3) She would report before the Trial Court and the investigating officer once a month, till the investigation in the case is completed in full.
4) She would not in any way hinder or try to influence the investigation in any manner whatsoever and would not endeavor to either tamper with any evidence or induce/influence/dissuade/intimidate any witness or deal with any record relevant to the case.
5) She would cooperate with the investigation and would always be available to be interrogated by the Investigating Agency.
6) Any other condition as the Trial Court may consider to be appropriate if and as and when necessary.
7) We hereby clarify that breach or non-compliance of any of the above conditions would entail immediate cancellation of the bail granted, either suo motu or on any complaint made by any quarter whatsoever.
8). Apart therefrom, such a breach or non compliance would be viewed very seriously and would visit the appellant with stringent adverse consequences as contemplated in law. The Trial Court as well as the Investigating Agency are directed to keep continuous vigil in the matter so as to, if need be, bring to the notice of this Court any conduct or action of the appellant warranting recall of this order.

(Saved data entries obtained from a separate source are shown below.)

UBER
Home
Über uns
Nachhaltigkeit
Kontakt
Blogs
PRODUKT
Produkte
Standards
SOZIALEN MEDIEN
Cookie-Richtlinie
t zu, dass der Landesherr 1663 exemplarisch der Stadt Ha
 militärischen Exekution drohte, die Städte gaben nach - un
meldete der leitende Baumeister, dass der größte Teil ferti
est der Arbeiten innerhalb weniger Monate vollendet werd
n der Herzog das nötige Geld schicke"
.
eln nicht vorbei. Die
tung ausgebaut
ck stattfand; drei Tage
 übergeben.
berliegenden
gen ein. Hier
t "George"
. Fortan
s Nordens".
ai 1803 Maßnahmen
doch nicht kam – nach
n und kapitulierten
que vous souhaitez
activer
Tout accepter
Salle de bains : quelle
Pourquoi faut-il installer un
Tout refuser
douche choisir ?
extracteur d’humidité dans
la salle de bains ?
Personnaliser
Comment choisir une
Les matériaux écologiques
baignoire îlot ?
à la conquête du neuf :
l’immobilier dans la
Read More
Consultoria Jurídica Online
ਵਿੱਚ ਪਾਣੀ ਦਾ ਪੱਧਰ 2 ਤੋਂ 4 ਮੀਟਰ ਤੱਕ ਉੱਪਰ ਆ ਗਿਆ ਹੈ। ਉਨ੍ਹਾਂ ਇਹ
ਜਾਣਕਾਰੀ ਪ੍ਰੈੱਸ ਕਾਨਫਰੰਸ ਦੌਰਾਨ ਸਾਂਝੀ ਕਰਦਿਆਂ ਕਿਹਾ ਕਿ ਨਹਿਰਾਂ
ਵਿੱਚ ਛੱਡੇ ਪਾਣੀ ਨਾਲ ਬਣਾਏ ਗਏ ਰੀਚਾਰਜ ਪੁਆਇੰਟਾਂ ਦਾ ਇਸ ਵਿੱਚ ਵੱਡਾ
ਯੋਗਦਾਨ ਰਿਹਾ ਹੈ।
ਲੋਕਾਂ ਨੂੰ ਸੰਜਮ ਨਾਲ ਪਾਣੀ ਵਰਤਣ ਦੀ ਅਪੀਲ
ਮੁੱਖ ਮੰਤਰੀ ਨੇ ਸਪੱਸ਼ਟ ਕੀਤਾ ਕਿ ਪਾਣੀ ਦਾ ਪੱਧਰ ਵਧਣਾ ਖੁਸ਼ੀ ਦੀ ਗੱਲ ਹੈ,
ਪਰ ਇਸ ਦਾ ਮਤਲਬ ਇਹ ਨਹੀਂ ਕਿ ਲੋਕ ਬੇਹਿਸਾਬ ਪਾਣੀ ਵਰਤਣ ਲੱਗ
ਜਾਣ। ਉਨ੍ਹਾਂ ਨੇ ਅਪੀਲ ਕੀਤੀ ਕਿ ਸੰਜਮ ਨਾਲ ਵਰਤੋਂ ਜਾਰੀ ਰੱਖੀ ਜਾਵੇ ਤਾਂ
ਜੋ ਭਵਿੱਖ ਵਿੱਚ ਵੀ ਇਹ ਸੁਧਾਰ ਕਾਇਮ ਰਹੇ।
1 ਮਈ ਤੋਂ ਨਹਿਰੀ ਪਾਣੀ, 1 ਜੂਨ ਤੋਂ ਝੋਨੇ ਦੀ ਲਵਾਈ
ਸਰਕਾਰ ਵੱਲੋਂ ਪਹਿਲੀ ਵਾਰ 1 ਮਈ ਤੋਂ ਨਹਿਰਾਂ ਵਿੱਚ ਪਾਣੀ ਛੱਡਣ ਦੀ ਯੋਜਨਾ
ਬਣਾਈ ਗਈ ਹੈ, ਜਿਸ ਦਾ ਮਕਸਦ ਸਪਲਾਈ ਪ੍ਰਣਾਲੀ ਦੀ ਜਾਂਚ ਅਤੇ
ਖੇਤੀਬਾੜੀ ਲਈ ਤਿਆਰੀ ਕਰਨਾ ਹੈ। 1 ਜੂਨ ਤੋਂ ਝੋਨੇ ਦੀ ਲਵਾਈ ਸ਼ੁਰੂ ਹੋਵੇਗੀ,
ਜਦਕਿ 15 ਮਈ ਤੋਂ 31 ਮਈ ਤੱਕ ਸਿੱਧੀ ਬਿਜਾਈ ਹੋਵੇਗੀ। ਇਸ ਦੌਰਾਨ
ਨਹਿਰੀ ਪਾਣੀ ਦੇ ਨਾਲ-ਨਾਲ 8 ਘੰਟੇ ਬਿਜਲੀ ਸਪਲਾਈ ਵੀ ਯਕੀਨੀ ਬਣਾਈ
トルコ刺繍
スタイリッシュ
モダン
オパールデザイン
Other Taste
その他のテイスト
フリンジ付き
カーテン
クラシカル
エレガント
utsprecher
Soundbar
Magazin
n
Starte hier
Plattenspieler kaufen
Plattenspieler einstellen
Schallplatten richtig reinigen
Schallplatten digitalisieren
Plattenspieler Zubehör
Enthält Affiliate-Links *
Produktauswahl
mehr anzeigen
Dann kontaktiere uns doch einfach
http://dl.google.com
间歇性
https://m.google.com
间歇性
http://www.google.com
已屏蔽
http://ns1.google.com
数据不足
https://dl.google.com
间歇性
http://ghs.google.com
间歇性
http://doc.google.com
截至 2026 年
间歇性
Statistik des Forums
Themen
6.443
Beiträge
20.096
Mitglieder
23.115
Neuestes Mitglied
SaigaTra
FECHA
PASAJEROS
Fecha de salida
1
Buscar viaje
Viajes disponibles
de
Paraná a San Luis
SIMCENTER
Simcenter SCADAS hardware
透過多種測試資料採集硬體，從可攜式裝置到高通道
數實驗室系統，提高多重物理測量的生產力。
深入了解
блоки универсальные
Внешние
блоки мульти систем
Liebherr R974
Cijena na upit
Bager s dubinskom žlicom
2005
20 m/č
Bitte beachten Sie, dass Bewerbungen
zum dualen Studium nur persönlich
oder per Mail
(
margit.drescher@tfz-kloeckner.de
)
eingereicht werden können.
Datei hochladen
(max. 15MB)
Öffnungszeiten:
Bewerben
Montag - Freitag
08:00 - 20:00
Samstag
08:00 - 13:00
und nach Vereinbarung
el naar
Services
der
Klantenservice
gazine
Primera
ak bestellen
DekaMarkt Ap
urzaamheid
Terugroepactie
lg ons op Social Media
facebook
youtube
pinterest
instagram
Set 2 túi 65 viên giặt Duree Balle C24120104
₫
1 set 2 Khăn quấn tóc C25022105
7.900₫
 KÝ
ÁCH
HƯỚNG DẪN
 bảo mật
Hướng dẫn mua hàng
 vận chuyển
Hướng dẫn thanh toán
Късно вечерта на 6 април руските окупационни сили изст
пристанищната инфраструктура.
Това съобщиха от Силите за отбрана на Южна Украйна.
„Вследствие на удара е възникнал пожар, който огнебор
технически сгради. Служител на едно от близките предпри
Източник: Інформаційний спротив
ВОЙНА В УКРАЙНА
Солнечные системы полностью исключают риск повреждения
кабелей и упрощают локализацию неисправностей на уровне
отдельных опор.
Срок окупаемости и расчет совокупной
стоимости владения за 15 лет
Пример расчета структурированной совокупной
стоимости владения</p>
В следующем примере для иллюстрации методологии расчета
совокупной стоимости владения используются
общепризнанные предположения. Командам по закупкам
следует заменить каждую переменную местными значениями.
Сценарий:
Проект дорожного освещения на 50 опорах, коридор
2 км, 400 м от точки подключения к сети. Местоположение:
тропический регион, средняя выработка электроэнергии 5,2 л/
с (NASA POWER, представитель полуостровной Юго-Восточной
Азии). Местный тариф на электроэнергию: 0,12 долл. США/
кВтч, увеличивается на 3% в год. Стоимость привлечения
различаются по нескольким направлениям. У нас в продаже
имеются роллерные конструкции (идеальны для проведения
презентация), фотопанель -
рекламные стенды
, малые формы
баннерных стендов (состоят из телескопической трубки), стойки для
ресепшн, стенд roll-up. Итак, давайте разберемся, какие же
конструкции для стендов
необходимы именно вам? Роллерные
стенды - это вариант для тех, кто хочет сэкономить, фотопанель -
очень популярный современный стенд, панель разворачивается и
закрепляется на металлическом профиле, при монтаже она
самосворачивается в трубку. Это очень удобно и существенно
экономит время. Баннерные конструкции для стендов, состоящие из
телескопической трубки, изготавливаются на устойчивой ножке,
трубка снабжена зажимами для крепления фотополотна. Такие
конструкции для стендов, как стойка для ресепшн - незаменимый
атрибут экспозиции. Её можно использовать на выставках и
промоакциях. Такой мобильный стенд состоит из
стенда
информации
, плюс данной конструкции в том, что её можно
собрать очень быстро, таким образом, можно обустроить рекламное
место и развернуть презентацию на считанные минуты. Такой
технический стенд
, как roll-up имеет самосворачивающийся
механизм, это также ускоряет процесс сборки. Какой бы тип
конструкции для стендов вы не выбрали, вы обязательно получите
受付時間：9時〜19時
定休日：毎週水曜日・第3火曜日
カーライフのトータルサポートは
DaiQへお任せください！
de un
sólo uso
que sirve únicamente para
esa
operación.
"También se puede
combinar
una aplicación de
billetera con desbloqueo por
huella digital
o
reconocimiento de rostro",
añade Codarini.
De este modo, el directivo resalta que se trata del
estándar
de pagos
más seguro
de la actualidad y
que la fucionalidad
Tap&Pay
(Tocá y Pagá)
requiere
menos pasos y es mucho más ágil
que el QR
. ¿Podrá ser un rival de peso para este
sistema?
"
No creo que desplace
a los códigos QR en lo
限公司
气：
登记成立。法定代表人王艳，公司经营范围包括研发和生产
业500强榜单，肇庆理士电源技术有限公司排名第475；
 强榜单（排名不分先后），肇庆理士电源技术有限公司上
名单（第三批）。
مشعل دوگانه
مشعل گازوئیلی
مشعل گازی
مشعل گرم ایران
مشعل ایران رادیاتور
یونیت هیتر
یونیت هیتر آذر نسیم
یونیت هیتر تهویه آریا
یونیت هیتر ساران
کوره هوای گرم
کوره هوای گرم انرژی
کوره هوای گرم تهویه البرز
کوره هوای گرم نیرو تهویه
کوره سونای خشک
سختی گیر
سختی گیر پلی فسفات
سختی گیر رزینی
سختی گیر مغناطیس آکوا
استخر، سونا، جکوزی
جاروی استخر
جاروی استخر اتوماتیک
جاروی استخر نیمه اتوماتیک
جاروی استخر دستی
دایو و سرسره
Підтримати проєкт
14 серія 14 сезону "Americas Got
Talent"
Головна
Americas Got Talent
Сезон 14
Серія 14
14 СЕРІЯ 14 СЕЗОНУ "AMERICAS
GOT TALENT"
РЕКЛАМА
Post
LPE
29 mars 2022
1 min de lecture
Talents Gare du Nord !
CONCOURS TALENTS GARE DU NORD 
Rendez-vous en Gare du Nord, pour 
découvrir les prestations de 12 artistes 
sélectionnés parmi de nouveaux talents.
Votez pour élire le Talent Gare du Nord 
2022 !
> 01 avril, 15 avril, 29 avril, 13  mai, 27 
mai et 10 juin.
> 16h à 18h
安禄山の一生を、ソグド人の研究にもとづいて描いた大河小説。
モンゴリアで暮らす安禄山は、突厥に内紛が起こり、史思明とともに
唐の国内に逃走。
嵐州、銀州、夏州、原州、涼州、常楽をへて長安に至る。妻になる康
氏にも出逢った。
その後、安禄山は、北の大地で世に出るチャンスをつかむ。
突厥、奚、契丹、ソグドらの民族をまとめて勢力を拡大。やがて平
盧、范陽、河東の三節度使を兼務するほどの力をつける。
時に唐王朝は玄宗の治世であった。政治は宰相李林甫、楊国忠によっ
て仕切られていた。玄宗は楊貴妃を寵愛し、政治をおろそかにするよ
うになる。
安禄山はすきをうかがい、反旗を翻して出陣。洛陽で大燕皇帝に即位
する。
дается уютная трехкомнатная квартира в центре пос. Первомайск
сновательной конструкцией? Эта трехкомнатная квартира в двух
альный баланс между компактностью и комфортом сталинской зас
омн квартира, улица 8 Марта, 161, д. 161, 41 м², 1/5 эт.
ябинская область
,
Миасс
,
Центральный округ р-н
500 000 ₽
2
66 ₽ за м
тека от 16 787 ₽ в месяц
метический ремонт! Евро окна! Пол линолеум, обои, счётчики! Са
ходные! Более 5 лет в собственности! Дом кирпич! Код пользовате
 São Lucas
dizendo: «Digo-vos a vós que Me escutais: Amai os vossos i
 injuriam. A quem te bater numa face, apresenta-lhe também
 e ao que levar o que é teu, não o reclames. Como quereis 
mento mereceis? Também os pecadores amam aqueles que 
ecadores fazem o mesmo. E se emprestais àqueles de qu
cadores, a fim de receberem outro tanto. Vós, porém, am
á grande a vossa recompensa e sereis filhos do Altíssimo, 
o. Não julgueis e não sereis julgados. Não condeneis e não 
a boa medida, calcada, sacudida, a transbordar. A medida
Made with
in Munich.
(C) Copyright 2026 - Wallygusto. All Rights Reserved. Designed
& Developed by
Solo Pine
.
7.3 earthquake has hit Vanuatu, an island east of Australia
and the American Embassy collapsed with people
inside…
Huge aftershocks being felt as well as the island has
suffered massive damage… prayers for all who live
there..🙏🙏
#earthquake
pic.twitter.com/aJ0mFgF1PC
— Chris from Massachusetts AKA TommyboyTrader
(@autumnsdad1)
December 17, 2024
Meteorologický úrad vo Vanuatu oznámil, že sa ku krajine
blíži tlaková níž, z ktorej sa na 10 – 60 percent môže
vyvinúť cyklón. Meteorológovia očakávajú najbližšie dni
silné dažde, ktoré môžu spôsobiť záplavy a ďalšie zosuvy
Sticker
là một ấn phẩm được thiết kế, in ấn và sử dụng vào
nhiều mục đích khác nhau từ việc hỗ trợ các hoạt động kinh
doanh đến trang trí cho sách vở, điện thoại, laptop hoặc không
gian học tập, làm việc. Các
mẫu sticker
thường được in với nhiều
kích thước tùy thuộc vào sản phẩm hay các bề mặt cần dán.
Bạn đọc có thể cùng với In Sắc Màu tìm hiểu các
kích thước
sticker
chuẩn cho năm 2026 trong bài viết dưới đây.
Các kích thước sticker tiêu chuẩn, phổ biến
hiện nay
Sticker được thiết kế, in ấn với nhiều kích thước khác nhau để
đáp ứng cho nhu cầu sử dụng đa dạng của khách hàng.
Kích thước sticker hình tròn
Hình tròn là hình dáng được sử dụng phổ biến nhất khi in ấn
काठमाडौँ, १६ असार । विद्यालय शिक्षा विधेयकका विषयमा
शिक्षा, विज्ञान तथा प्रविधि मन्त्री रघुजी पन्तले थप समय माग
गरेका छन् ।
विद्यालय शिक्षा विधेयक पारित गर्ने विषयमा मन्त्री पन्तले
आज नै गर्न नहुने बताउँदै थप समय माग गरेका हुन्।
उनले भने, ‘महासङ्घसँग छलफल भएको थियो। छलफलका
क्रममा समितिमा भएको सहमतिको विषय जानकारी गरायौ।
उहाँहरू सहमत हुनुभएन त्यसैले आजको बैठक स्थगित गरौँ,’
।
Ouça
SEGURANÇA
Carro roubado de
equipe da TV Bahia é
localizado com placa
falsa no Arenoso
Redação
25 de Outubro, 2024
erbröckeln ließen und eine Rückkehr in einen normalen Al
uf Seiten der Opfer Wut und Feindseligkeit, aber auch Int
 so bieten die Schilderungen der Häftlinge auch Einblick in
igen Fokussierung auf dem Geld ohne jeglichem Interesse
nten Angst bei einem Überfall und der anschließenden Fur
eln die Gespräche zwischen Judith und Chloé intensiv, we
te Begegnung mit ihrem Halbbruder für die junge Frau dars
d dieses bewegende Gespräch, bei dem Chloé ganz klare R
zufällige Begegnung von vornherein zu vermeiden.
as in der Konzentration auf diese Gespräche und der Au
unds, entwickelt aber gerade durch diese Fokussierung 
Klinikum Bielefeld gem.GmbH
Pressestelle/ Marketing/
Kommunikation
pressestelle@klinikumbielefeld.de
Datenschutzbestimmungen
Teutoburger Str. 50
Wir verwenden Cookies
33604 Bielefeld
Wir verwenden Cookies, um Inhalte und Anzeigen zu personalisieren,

20. We make it clear that this order has been rendered in the singular facts of the case and would not be cited as a precedent.
.............................................J. (ARUN MISHRA)
.............................................J. (AMITAVA ROY)
FEBRUARY 6, 2017.
Item No.1A Court No.10 Section IIB
Supreme Court of India
Record of Proceedings
Manoranjana Sinh @ Gupta Vs. Central Bureau of Investigation
[Petition(s) for Special Leave to Appeal (CRL.) No(s). 7899/2016 arising out of impugned final judgment and order dated 09/09/2016 in CRM No. 473/2016 passed by the High Court f Calcutta]
This petition was called on for Judgment today.
Mr. Amit Kumar,Adv.
Mr. K. Raghacharyulu, Adv.
Mr. Kailash Pandey, Adv.
Mr. Ranjeet Singh, Adv.
Mr. K. V. Sreekumar,Adv. Hon'ble Mr. Justice Amitava Roy pronounced the judgment of the Bench comprising Hon'ble Mr. Justice Arun Mishra and His Lordship.
The appeal is allowed and the appellant is ordered to be released on bail in FIR RC-04/S/2014-(SIT) Kolkata of Rs.1 (One) crore and on furnishing two local sureties each of the like amount to the satisfaction of the Additional Chief Judicial Magistrate Alipore, Kolkata, West Bengal and also subject to the conditions as indicated in the judgment.